Cracks in the chain: A technical analysis of real-life supply chain security incidents

As Industry 5.0 drives greater digitalization and interconnectivity, supply chains have become vital to global commerce, ensuring the seamless flow of goods, services, and data. However, this reliance has also swelled the attack surface, rendering supply chains a prime target for evildoers. Meanwhile, the inherent complexity of supply chain ecosystems prevents defenders from fully applying contemporary security controls promptly and effectively. Clearly, the combination of these hindering factors has led to some of the most severe cybersecurity incidents of the past years.
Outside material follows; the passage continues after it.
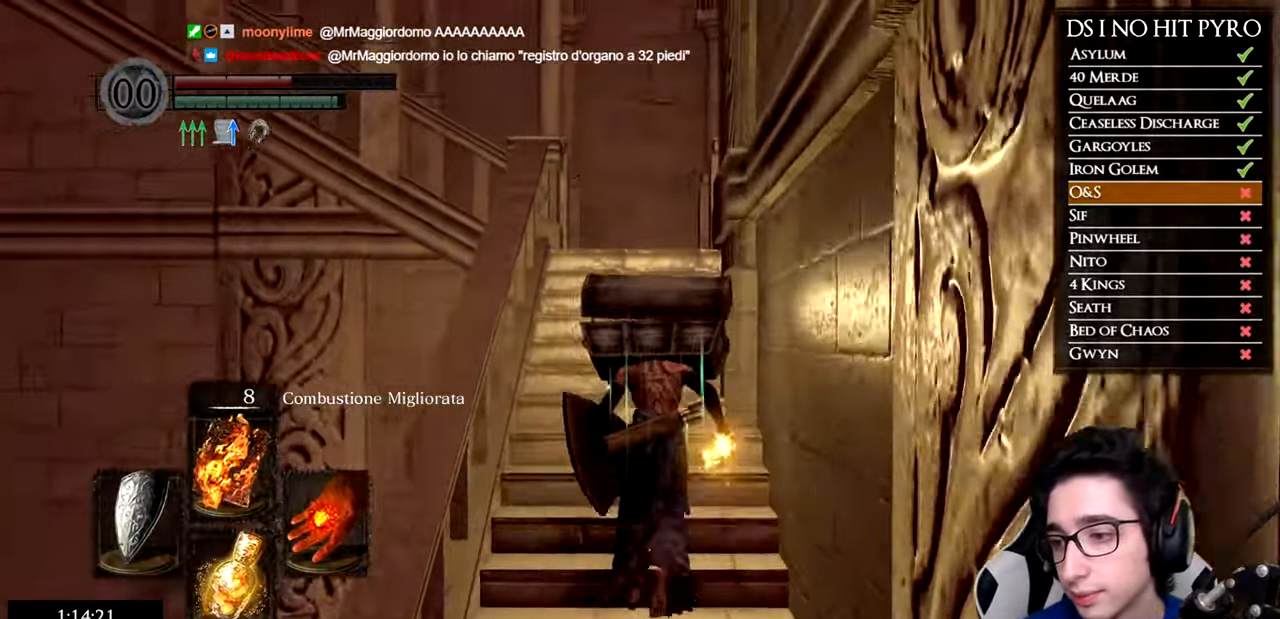
{"buttons": ["B"], "left_stick": "up", "right_stick": "center", "events": []}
This study is the first to our knowledge that undertakes a comprehensive technical analysis of reported supply chain security incidents. Our analysis is done both from offensive and defensive prisms, leveraging well-established cybersecurity frameworks and guidelines, namely, the ATT&CK MITRE knowledge base matrix and the NIST SP 800-161, respectively. Furthermore, to consolidate our findings and facilitate future research initiatives, we compiled a fundamental dataset that can be used as the basis for automated analysis and potential integration with cybersecurity workflows. The key observations of a 33-incident analysis through the lens of an ATT&CK MITRE- and NIST SP 800-161-based taxonomies we propose can be wrapped up into two key points. First, the attack surface continues to expand, following an upward spiral due to the mushrooming of tactics and techniques that can facilitate the early or late stages of attacks, highlighting their complexity, sophistication, and widespread impact. Second, our findings underscore the necessity of a multifaceted approach to strengthening supply chain resilience. This includes implementing robust cybersecurity controls, comprehensive risk assessment methodologies, and transparent collaboration among suppliers, customers, and vendors to ensure adherence to state-of-the-art cybersecurity best practices.